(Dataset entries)
= Beginning of Section =
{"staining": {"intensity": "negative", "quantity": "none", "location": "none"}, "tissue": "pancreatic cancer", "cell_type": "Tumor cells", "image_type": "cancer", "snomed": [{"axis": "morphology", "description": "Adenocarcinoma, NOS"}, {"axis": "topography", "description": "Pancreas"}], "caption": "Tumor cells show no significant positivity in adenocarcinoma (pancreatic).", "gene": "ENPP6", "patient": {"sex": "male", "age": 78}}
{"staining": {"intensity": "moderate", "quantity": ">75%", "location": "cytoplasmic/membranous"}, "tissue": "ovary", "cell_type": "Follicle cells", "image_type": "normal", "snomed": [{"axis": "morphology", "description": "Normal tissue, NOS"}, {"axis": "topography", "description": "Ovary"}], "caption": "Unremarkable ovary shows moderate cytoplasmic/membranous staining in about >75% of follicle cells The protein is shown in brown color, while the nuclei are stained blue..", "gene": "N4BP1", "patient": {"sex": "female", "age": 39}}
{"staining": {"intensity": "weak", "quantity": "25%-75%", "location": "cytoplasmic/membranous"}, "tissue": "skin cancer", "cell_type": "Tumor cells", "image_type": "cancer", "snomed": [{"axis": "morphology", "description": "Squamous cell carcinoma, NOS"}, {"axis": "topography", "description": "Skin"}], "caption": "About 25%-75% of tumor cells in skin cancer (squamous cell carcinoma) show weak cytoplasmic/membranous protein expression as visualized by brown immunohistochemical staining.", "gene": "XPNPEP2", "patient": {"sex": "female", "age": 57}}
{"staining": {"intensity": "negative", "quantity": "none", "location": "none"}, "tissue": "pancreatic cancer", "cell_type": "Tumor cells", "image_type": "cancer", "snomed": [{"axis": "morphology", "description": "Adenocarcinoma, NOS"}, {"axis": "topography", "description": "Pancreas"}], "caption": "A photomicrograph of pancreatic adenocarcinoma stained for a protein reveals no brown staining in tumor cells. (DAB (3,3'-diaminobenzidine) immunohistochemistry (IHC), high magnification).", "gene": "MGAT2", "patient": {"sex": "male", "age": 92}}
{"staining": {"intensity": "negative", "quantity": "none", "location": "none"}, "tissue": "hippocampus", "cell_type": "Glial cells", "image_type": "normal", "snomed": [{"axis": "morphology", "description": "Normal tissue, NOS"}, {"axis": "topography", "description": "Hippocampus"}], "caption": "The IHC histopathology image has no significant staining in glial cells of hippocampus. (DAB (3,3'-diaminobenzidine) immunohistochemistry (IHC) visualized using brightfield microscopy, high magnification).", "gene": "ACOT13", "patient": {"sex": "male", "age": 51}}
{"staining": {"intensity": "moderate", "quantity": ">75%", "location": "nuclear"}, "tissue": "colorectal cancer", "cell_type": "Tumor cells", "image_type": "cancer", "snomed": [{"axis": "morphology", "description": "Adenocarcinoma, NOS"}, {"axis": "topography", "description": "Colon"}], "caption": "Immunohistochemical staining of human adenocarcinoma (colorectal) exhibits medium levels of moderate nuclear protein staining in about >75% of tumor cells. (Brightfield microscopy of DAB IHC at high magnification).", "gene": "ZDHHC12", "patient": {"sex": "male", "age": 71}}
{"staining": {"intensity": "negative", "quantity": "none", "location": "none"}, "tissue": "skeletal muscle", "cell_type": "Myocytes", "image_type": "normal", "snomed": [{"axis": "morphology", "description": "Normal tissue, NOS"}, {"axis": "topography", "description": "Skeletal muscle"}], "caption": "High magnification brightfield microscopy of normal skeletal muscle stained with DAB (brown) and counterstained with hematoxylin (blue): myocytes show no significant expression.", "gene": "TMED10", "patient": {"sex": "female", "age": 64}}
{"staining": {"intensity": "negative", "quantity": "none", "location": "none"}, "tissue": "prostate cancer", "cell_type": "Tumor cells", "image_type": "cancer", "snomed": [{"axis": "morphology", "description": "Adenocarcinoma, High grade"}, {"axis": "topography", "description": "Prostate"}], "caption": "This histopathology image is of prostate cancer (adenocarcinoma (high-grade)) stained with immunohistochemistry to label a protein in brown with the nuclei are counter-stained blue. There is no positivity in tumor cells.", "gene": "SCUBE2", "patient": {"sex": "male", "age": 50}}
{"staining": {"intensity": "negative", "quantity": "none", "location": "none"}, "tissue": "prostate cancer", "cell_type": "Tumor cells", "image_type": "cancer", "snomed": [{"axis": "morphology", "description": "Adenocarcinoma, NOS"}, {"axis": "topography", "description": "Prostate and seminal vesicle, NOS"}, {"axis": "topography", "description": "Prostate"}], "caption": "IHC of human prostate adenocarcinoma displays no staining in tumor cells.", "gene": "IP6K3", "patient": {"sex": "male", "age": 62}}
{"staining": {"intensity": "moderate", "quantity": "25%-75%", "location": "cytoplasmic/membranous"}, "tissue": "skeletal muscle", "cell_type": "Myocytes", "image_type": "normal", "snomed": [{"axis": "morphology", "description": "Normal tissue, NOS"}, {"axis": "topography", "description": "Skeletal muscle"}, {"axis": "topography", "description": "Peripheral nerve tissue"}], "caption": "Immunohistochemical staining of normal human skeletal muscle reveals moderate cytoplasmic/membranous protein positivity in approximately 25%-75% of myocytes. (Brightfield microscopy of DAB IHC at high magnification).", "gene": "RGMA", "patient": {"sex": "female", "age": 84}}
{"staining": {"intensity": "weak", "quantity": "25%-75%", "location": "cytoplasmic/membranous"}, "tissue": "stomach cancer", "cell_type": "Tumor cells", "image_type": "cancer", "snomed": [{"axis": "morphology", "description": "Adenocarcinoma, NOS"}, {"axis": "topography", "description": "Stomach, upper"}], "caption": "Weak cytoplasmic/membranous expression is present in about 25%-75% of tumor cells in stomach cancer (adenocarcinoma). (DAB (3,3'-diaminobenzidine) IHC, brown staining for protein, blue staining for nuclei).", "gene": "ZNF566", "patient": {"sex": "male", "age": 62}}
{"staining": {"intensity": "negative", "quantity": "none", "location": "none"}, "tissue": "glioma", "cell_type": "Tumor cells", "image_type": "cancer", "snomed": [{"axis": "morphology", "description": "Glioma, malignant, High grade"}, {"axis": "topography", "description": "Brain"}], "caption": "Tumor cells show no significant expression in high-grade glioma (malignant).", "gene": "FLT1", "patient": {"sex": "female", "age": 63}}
= End of Section =
[WHAT YOU SHOULD DO]
Keep every word intact and transcribe the records in full.

[FINAL ANSWER]
{"staining": {"intensity": "negative", "quantity": "none", "location": "none"}, "tissue": "pancreatic cancer", "cell_type": "Tumor cells", "image_type": "cancer", "snomed": [{"axis": "morphology", "description": "Adenocarcinoma, NOS"}, {"axis": "topography", "description": "Pancreas"}], "caption": "Tumor cells show no significant positivity in adenocarcinoma (pancreatic).", "gene": "ENPP6", "patient": {"sex": "male", "age": 78}}
{"staining": {"intensity": "moderate", "quantity": ">75%", "location": "cytoplasmic/membranous"}, "tissue": "ovary", "cell_type": "Follicle cells", "image_type": "normal", "snomed": [{"axis": "morphology", "description": "Normal tissue, NOS"}, {"axis": "topography", "description": "Ovary"}], "caption": "Unremarkable ovary shows moderate cytoplasmic/membranous staining in about >75% of follicle cells The protein is shown in brown color, while the nuclei are stained blue..", "gene": "N4BP1", "patient": {"sex": "female", "age": 39}}
{"staining": {"intensity": "weak", "quantity": "25%-75%", "location": "cytoplasmic/membranous"}, "tissue": "skin cancer", "cell_type": "Tumor cells", "image_type": "cancer", "snomed": [{"axis": "morphology", "description": "Squamous cell carcinoma, NOS"}, {"axis": "topography", "description": "Skin"}], "caption": "About 25%-75% of tumor cells in skin cancer (squamous cell carcinoma) show weak cytoplasmic/membranous protein expression as visualized by brown immunohistochemical staining.", "gene": "XPNPEP2", "patient": {"sex": "female", "age": 57}}
{"staining": {"intensity": "negative", "quantity": "none", "location": "none"}, "tissue": "pancreatic cancer", "cell_type": "Tumor cells", "image_type": "cancer", "snomed": [{"axis": "morphology", "description": "Adenocarcinoma, NOS"}, {"axis": "topography", "description": "Pancreas"}], "caption": "A photomicrograph of pancreatic adenocarcinoma stained for a protein reveals no brown staining in tumor cells. (DAB (3,3'-diaminobenzidine) immunohistochemistry (IHC), high magnification).", "gene": "MGAT2", "patient": {"sex": "male", "age": 92}}
{"staining": {"intensity": "negative", "quantity": "none", "location": "none"}, "tissue": "hippocampus", "cell_type": "Glial cells", "image_type": "normal", "snomed": [{"axis": "morphology", "description": "Normal tissue, NOS"}, {"axis": "topography", "description": "Hippocampus"}], "caption": "The IHC histopathology image has no significant staining in glial cells of hippocampus. (DAB (3,3'-diaminobenzidine) immunohistochemistry (IHC) visualized using brightfield microscopy, high magnification).", "gene": "ACOT13", "patient": {"sex": "male", "age": 51}}
{"staining": {"intensity": "moderate", "quantity": ">75%", "location": "nuclear"}, "tissue": "colorectal cancer", "cell_type": "Tumor cells", "image_type": "cancer", "snomed": [{"axis": "morphology", "description": "Adenocarcinoma, NOS"}, {"axis": "topography", "description": "Colon"}], "caption": "Immunohistochemical staining of human adenocarcinoma (colorectal) exhibits medium levels of moderate nuclear protein staining in about >75% of tumor cells. (Brightfield microscopy of DAB IHC at high magnification).", "gene": "ZDHHC12", "patient": {"sex": "male", "age": 71}}
{"staining": {"intensity": "negative", "quantity": "none", "location": "none"}, "tissue": "skeletal muscle", "cell_type": "Myocytes", "image_type": "normal", "snomed": [{"axis": "morphology", "description": "Normal tissue, NOS"}, {"axis": "topography", "description": "Skeletal muscle"}], "caption": "High magnification brightfield microscopy of normal skeletal muscle stained with DAB (brown) and counterstained with hematoxylin (blue): myocytes show no significant expression.", "gene": "TMED10", "patient": {"sex": "female", "age": 64}}
{"staining": {"intensity": "negative", "quantity": "none", "location": "none"}, "tissue": "prostate cancer", "cell_type": "Tumor cells", "image_type": "cancer", "snomed": [{"axis": "morphology", "description": "Adenocarcinoma, High grade"}, {"axis": "topography", "description": "Prostate"}], "caption": "This histopathology image is of prostate cancer (adenocarcinoma (high-grade)) stained with immunohistochemistry to label a protein in brown with the nuclei are counter-stained blue. There is no positivity in tumor cells.", "gene": "SCUBE2", "patient": {"sex": "male", "age": 50}}
{"staining": {"intensity": "negative", "quantity": "none", "location": "none"}, "tissue": "prostate cancer", "cell_type": "Tumor cells", "image_type": "cancer", "snomed": [{"axis": "morphology", "description": "Adenocarcinoma, NOS"}, {"axis": "topography", "description": "Prostate and seminal vesicle, NOS"}, {"axis": "topography", "description": "Prostate"}], "caption": "IHC of human prostate adenocarcinoma displays no staining in tumor cells.", "gene": "IP6K3", "patient": {"sex": "male", "age": 62}}
{"staining": {"intensity": "moderate", "quantity": "25%-75%", "location": "cytoplasmic/membranous"}, "tissue": "skeletal muscle", "cell_type": "Myocytes", "image_type": "normal", "snomed": [{"axis": "morphology", "description": "Normal tissue, NOS"}, {"axis": "topography", "description": "Skeletal muscle"}, {"axis": "topography", "description": "Peripheral nerve tissue"}], "caption": "Immunohistochemical staining of normal human skeletal muscle reveals moderate cytoplasmic/membranous protein positivity in approximately 25%-75% of myocytes. (Brightfield microscopy of DAB IHC at high magnification).", "gene": "RGMA", "patient": {"sex": "female", "age": 84}}
{"staining": {"intensity": "weak", "quantity": "25%-75%", "location": "cytoplasmic/membranous"}, "tissue": "stomach cancer", "cell_type": "Tumor cells", "image_type": "cancer", "snomed": [{"axis": "morphology", "description": "Adenocarcinoma, NOS"}, {"axis": "topography", "description": "Stomach, upper"}], "caption": "Weak cytoplasmic/membranous expression is present in about 25%-75% of tumor cells in stomach cancer (adenocarcinoma). (DAB (3,3'-diaminobenzidine) IHC, brown staining for protein, blue staining for nuclei).", "gene": "ZNF566", "patient": {"sex": "male", "age": 62}}
{"staining": {"intensity": "negative", "quantity": "none", "location": "none"}, "tissue": "glioma", "cell_type": "Tumor cells", "image_type": "cancer", "snomed": [{"axis": "morphology", "description": "Glioma, malignant, High grade"}, {"axis": "topography", "description": "Brain"}], "caption": "Tumor cells show no significant expression in high-grade glioma (malignant).", "gene": "FLT1", "patient": {"sex": "female", "age": 63}}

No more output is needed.